In 16 patients under invasive pressure support ventilation, flow and pressure waveforms were obtained from proximal sensors and analyzed by three trained physicians and one resident to assess patient's spontaneous activity. A systematic method (the waveform method) based on explicit rules was adopted. Esophageal pressure tracings were analyzed independently and used as reference. Breaths were classified as assisted or auto-triggered, double-triggered or ineffective. For assisted breaths, trigger delay, early and late cycling (minor asynchronies) were diagnosed. The percentage of breaths with major asynchronies (asynchrony index) and total asynchrony time were computed.

RESULTS

Out of 4426 analyzed breaths, 94.1% (70.4-99.4) were assisted, 0.0% (0.0-0.2) auto-triggered and 5.8% (0.4-29.6) ineffective. Asynchrony index was 5.9% (0.6-29.6). Total asynchrony time represented 22.4% (16.3-30.1) of recording time and was mainly due to minor asynchronies.
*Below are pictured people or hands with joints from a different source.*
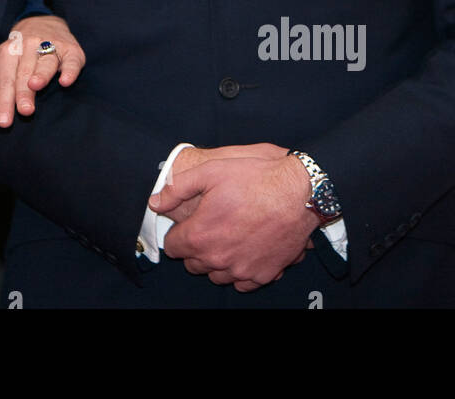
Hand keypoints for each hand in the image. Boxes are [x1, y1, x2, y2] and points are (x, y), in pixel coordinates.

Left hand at [0, 15, 85, 126]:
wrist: (44, 22)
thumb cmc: (19, 52)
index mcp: (10, 53)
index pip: (5, 80)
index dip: (4, 101)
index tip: (3, 122)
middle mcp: (29, 47)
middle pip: (24, 73)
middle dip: (23, 92)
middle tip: (23, 111)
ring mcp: (51, 47)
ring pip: (46, 62)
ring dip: (42, 74)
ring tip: (36, 86)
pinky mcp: (72, 51)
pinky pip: (71, 60)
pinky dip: (69, 70)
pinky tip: (65, 81)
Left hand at [152, 146, 316, 290]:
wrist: (299, 192)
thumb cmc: (255, 179)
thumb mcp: (210, 172)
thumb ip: (177, 188)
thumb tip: (155, 202)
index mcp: (200, 235)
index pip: (173, 247)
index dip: (178, 233)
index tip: (188, 223)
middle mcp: (218, 259)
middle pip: (193, 264)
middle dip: (196, 248)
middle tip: (209, 227)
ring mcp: (242, 270)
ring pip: (217, 276)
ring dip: (217, 261)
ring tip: (227, 238)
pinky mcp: (264, 274)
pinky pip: (243, 283)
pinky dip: (240, 271)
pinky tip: (245, 251)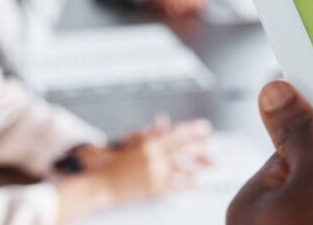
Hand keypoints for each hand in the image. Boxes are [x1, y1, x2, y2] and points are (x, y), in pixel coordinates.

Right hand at [96, 118, 211, 201]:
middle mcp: (155, 157)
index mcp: (148, 143)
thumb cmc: (112, 162)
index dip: (193, 130)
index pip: (177, 133)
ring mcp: (155, 173)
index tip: (205, 128)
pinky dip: (189, 183)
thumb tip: (163, 123)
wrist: (100, 184)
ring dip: (200, 165)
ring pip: (184, 167)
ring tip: (212, 163)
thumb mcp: (129, 142)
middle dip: (201, 147)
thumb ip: (148, 132)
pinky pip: (176, 185)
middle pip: (184, 150)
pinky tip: (198, 182)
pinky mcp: (154, 188)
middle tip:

Applying the waveform method resulted in an inter-operator agreement of 0.99 (0.98-0.99); 99.5% of efforts were detected on waveforms and agreement with the reference in detecting major asynchronies was 0.99 (0.98-0.99). Timing of respiratory efforts was accurately detected on waveforms: AUC for trigger delay, cycling delay and early cycling was 0.865 (0.853-0.876), 0.903 (0.892-0.914) and 0.983 (0.970-0.991), respectively.

CONCLUSIONS

Ventilator waveforms can be used alone to reliably assess patient's spontaneous activity and patient-ventilator interaction provided that a systematic method is adopted.